It’s only May, and large parts of Washington are already in a drought. On Monday Governor Inslee announced that he is declaring a drought emergency for nearly half the state. The emergency is caused by low snowfall and a lower than average snowpack.
Fortunately, water supplies for Seattle, Everett and Tacoma should be sufficient throughout the summer. However, the water you use reduces stream flows. Having enough water in streams is critical for endangered salmon species. And our local orcas are struggling to find enough salmon to eat.
You can have a beautiful landscape that requires less water than you may be currently using. And you will save time, money and effort in the process.
Here are seven tips for water-wise gardening.
1. Choose native and drought-resistant plants
Your local nursery or garden center can help with advice on the right plants for your landscape. You may also want to visit native plant nurseries. And ask your friends and neighbors what works for them.
Native plants have benefits for birds and wildlife. But you don’t need to limit your choices. There is a wide variety of water-wise plants, such as Mediterranean plants and succulents, that thrive in western Washington. Find out more:
- List of native plant nurseries in Washington state
- Our recent blog post with information on growing drought-tolerant plants
2. Limit the amount of area devoted to your lawn
Lawns need great quantities of water, particularly in the summer. Replace part of your lawn with plants that will grow well with less water.
Focus first on replacing areas where your lawn may struggle to grow well, such as in the shade or where there is a lot of foot traffic. Our designers would be happy to help you with water-wise plantings that will work well for you.
3. Keep your soil healthy and uncompacted
Irrigation water can move more easily through healthy soil. Roots will grow denser and deeper, making plants more drought-resistant.
4. Add mulch to garden beds
Thick layers of mulch reduce water evaporation, insulate soil from hot and cold temperatures, limit weed growth and prevent erosion. See our recent blog post about using mulch to reduce summer water needs.
5. Group plants by water needs
Arrange plantings in zones based on water use. Group thirsty plants together, including things like bedding plants and lawn.
Keep low-water use plants like shrubs and drought-tolerant perennials away from plants that need more water. Mediterranean-zone plants can suffer if they are overwatered as you care for their neighbors.
Keep shade plants in the shade.
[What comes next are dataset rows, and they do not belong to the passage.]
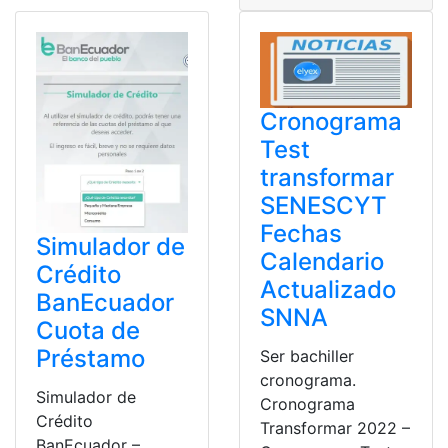
Cronograma
Test
transformar
SENESCYT
Fechas
Simulador de
Calendario
Crédito
Actualizado
BanEcuador
SNNA
Cuota de
Préstamo
Ser bachiller
cronograma.
Simulador de
Cronograma
Crédito
Transformar 2022 –
BanEcuador –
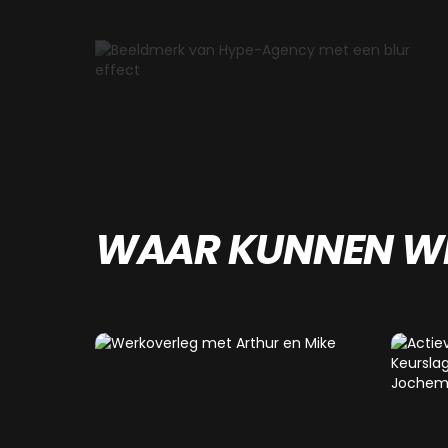
WAAR KUNNEN WE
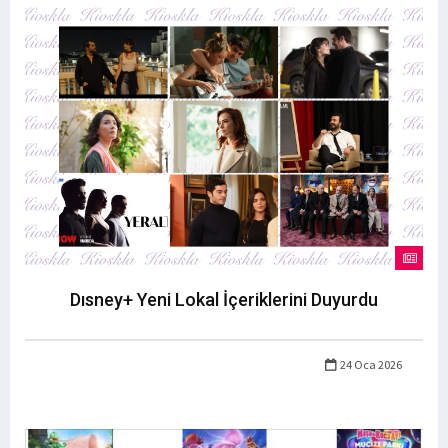
Dısney+ Yeni Lokal İçeriklerini Duyurdu
24 Oca 2026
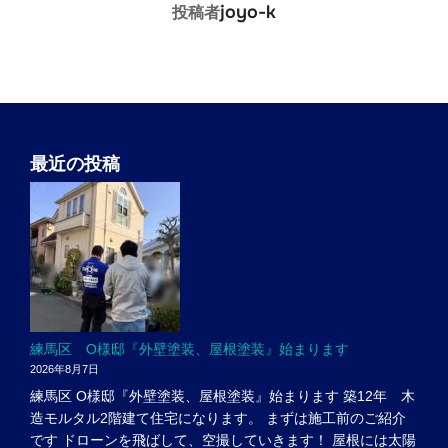
投稿者
joyo-k
投稿者
最近の投稿
練馬区 O様邸『外壁塗装、屋根塗装』始まります
2026年8月7日
練馬区 O様邸『外壁塗装、屋根塗装』始まります 築12年 木
造モルタル2階建て住宅になります。 まずは施工前のご紹介
です ドローンを飛ばして、空撮していきます！ 屋根には太陽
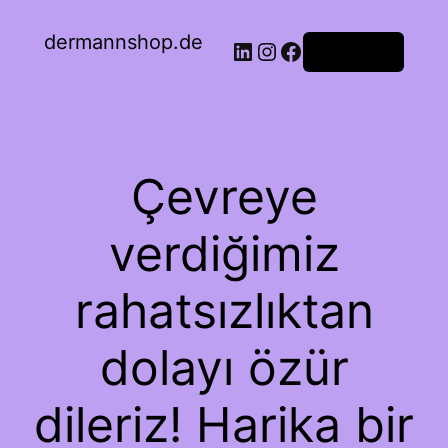
dermannshop.de
Oturum aç
Çevreye
verdiğimiz
rahatsızlıktan
dolayı özür
dileriz! Harika bir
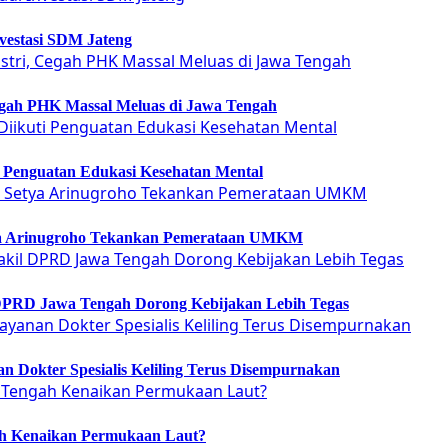
vestasi SDM Jateng
Cegah PHK Massal Meluas di Jawa Tengah
ti Penguatan Edukasi Kesehatan Mental
etya Arinugroho Tekankan Pemerataan UMKM
 DPRD Jawa Tengah Dorong Kebijakan Lebih Tegas
 Dokter Spesialis Keliling Terus Disempurnakan
ah Kenaikan Permukaan Laut?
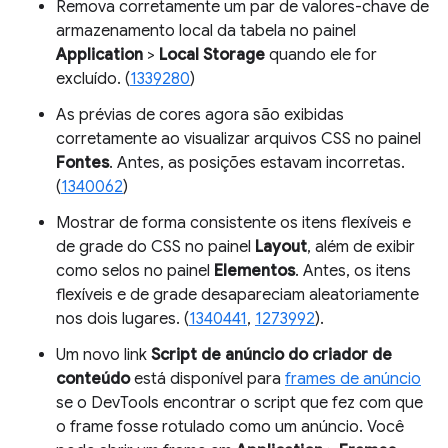
Remova corretamente um par de valores-chave de
armazenamento local da tabela no painel
Application
>
Local Storage
quando ele for
excluído. (
1339280
)
As prévias de cores agora são exibidas
corretamente ao visualizar arquivos CSS no painel
Fontes
. Antes, as posições estavam incorretas.
(
1340062
)
Mostrar de forma consistente os itens flexíveis e
de grade do CSS no painel
Layout
, além de exibir
como selos no painel
Elementos
. Antes, os itens
flexíveis e de grade desapareciam aleatoriamente
nos dois lugares. (
1340441
,
1273992
).
Um novo link
Script de anúncio do criador de
conteúdo
está disponível para
frames de anúncio
se o DevTools encontrar o script que fez com que
o frame fosse rotulado como um anúncio. Você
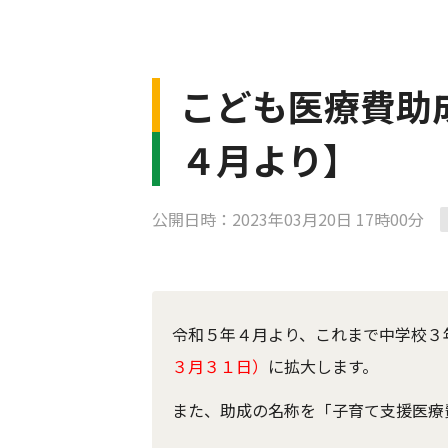
こども医療費助
４月より】
公開日時：2023年03月20日 17時00分
令和５年４月より、これまで中学校３
３月３１日）
に拡大します。
また、助成の名称を「子育て支援医療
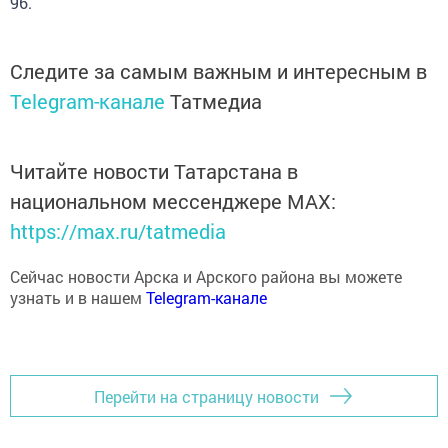
Следите за самым важным и интересным в
Telegram-канале
Татмедиа
Читайте новости Татарстана в
национальном мессенджере MАХ:
https://max.ru/tatmedia
Сейчас новости Арска и Арского района вы можете
узнать и в нашем
Telegram-канале
Перейти на страницу новости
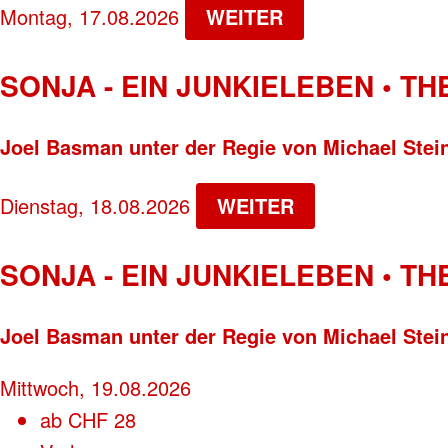
Montag, 17.08.2026
WEITER
SONJA - EIN JUNKIELEBEN • T
Joel Basman unter der Regie von Michael Stei
Dienstag, 18.08.2026
WEITER
SONJA - EIN JUNKIELEBEN • T
Joel Basman unter der Regie von Michael Stei
Mittwoch, 19.08.2026
ab
CHF
28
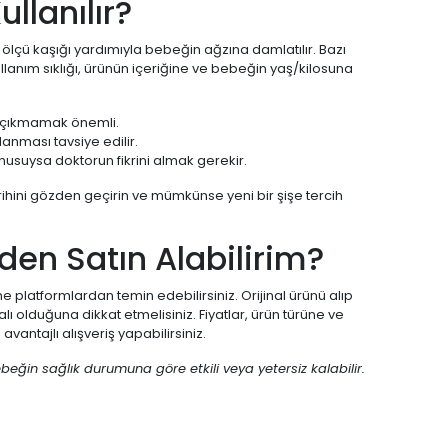
llanılır?
r ölçü kaşığı yardımıyla bebeğin ağzına damlatılır. Bazı
llanım sıklığı, ürünün içeriğine ve bebeğin yaş/kilosuna
na çıkmamak önemli.
anması tavsiye edilir.
onusuysa doktorun fikrini almak gerekir.
arihini gözden geçirin ve mümkünse yeni bir şişe tercih
den Satın Alabilirim?
ne platformlardan temin edebilirsiniz. Orijinal ürünü alıp
alı olduğuna dikkat etmelisiniz. Fiyatlar, ürün türüne ve
antajlı alışveriş yapabilirsiniz.
ebeğin sağlık durumuna göre etkili veya yetersiz kalabilir.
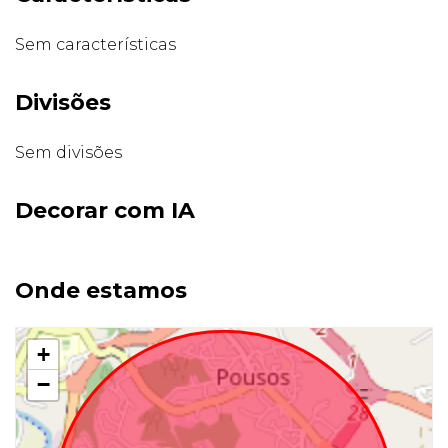
Sem características
Divisões
Sem divisões
Decorar com IA
Onde estamos
+
−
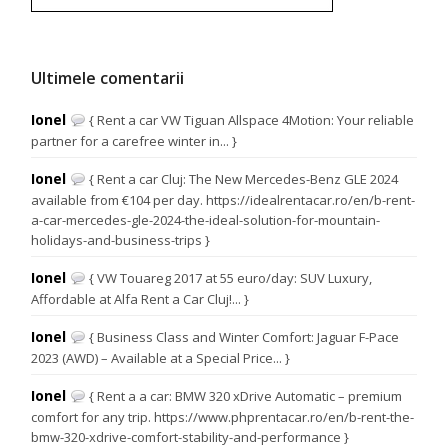
Ultimele comentarii
Ionel
{ Rent a car VW Tiguan Allspace 4Motion: Your reliable
partner for a carefree winter in... }
Ionel
{ Rent a car Cluj: The New Mercedes-Benz GLE 2024
available from €104 per day. https://idealrentacar.ro/en/b-rent-
a-car-mercedes-gle-2024-the-ideal-solution-for-mountain-
holidays-and-business-trips }
Ionel
{ VW Touareg 2017 at 55 euro/day: SUV Luxury,
Affordable at Alfa Rent a Car Cluj!... }
Ionel
{ Business Class and Winter Comfort: Jaguar F-Pace
2023 (AWD) – Available at a Special Price... }
Ionel
{ Rent a a car: BMW 320 xDrive Automatic – premium
comfort for any trip. https://www.phprentacar.ro/en/b-rent-the-
bmw-320-xdrive-comfort-stability-and-performance }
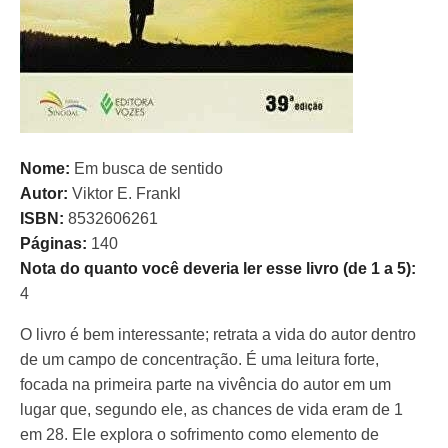
Nome:
Em busca de sentido
Autor:
Viktor E. Frankl
ISBN:
8532606261
Páginas:
140
Nota do quanto você deveria ler esse livro (de 1 a 5):
4
O livro é bem interessante; retrata a vida do autor dentro
de um campo de concentração. É uma leitura forte,
focada na primeira parte na vivência do autor em um
lugar que, segundo ele, as chances de vida eram de 1
em 28. Ele explora o sofrimento como elemento de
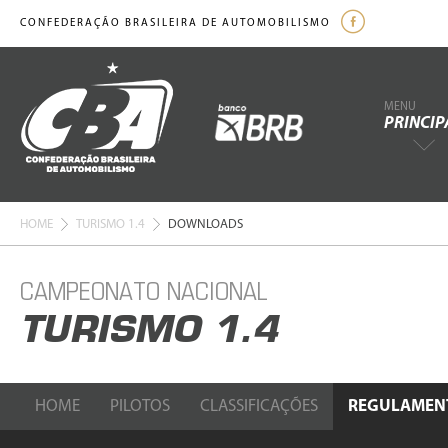
CONFEDERAÇÃO BRASILEIRA DE AUTOMOBILISMO
MENU
PRINCIP
HOME
TURISMO 1.4
DOWNLOADS
CAMPEONATO NACIONAL
TURISMO 1.4
HOME
PILOTOS
CLASSIFICAÇÕES
REGULAMEN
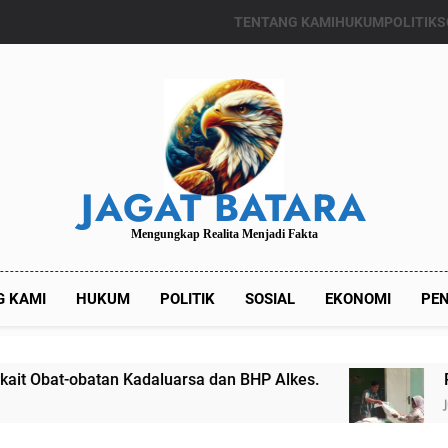
TENTANG KAMI
HUKUM
POLITIK
S
JAGAT BATARA
Mengungkap Realita Menjadi Fakta
G KAMI
HUKUM
POLITIK
SOSIAL
EKONOMI
PEN
tan Kadaluarsa dan BHP Alkes.
Pemdes Kali
Juli 24, 2024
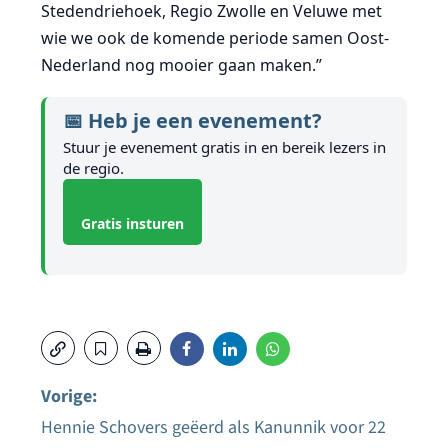
Stedendriehoek, Regio Zwolle en Veluwe met
wie we ook de komende periode samen Oost-
Nederland nog mooier gaan maken.”
📅 Heb je een evenement?
Stuur je evenement gratis in en bereik lezers in
de regio.
Gratis insturen
Vorige:
Hennie Schovers geëerd als Kanunnik voor 22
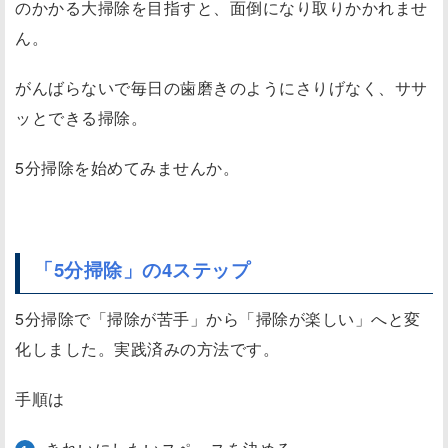
のかかる大掃除を目指すと、面倒になり取りかかれませ
）
ん。
き
れ
がんばらないで毎日の歯磨きのようにさりげなく、ササ
い
ッとできる掃除。
に
し
5分掃除を始めてみませんか。
た
い
ス
ペ
「5分掃除」の4ステップ
ー
5分掃除で「掃除が苦手」から「掃除が楽しい」へと変
ス
化しました。実践済みの方法です。
を
決
手順は
め
る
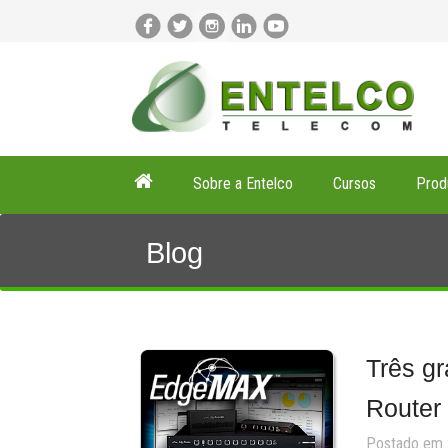
Sobre a Entelco
Cursos
Prod
Blog
Três gr
Router 
Postado em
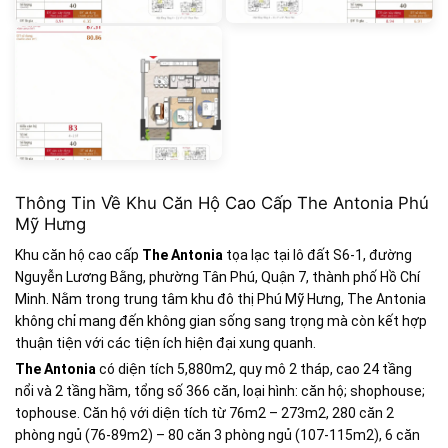
Thông Tin Về Khu Căn Hộ Cao Cấp The Antonia Phú
Mỹ Hưng
Khu căn hộ cao cấp
The Antonia
tọa lạc tại lô đất S6-1, đường
Nguyễn Lương Bằng, phường Tân Phú, Quận 7, thành phố Hồ Chí
Minh. Nằm trong trung tâm khu đô thị Phú Mỹ Hưng, The Antonia
không chỉ mang đến không gian sống sang trọng mà còn kết hợp
thuận tiện với các tiện ích hiện đại xung quanh.
The Antonia
có diện tích 5,880m2, quy mô 2 tháp, cao 24 tầng
nổi và 2 tầng hầm, tổng số 366 căn, loại hình: căn hộ; shophouse;
tophouse. Căn hộ với diện tích từ 76m2 – 273m2, 280 căn 2
phòng ngủ (76-89m2) – 80 căn 3 phòng ngủ (107-115m2), 6 căn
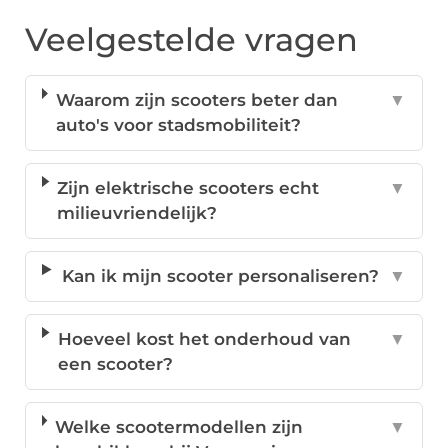
Veelgestelde vragen
Waarom zijn scooters beter dan
▼
auto's voor stadsmobiliteit?
Zijn elektrische scooters echt
▼
milieuvriendelijk?
Kan ik mijn scooter personaliseren?
▼
Hoeveel kost het onderhoud van
▼
een scooter?
Welke scootermodellen zijn
▼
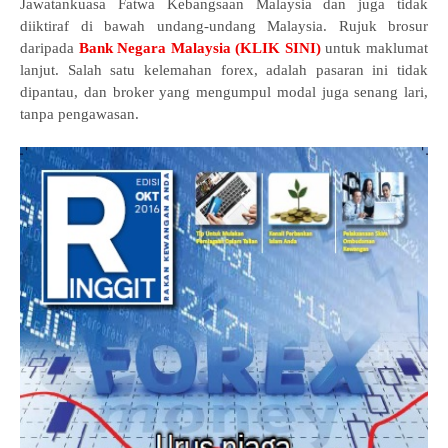
Jawatankuasa Fatwa Kebangsaan Malaysia dan juga tidak
diiktiraf di bawah undang-undang Malaysia. Rujuk brosur
daripada
Bank Negara Malaysia (KLIK SINI)
untuk maklumat
lanjut. Salah satu kelemahan forex, adalah pasaran ini tidak
dipantau, dan broker yang mengumpul modal juga senang lari,
tanpa pengawasan.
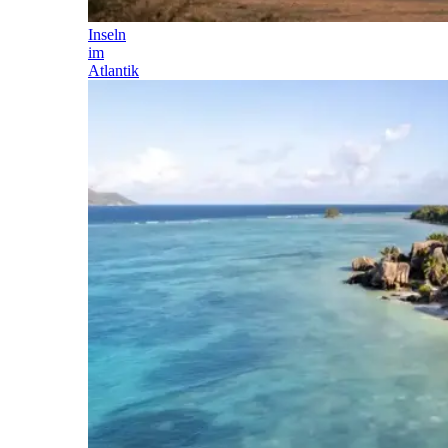
Inseln
im
Atlantik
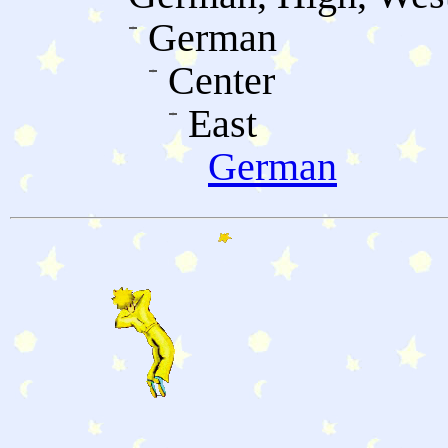
German
Center
East
German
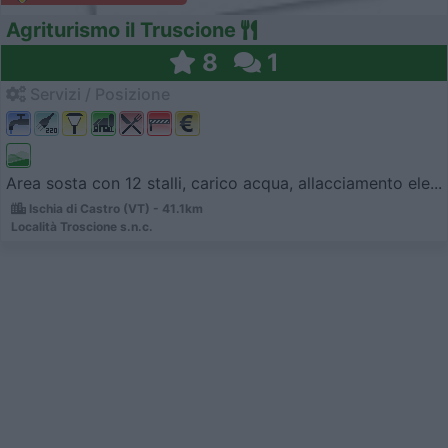
Agriturismo il Truscione
8
1
Servizi / Posizione
Area sosta con 12 stalli, carico acqua, allacciamento ele...
Ischia di Castro (VT) - 41.1km
Località Troscione s.n.c.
This will help prevent them from drying out.
6. Use efficient irrigation methods
Drip irrigation and soaker hoses are great ways to water garden beds. Here are tips on how to use drip irrigation and soaker hoses. It includes a video on how to avoid common mistakes with a soaker hose.
For watering lawns, look for a sprinkler timer with an intermittent cycle. Starting and stopping the sprinkler allows the water to soak in more deeply. This moistens the entire root zone and encourages roots to grow deeper.
If you have an automatic irrigation system, make sure the system is functioning well and has no leaks that will waste water. Install a rain gauge and a controller that supports zone watering. Find out more about managing automatic systems.
7. Water deeply and infrequently
If you water your plants or lawn for a short time every day, they will develop shallow roots. The plants will be weaker and more prone to drought stress. On the other hand, if you water your plants every few days but for a longer period of time, they will become tougher and develop deeper roots. They will be less likely to suffer from drought stress when the summer gets really hot.
The exception is a newly planted landscape or lawn. You will have to water often to keep plants alive and healthy until they can establish roots. The first season is the most critical.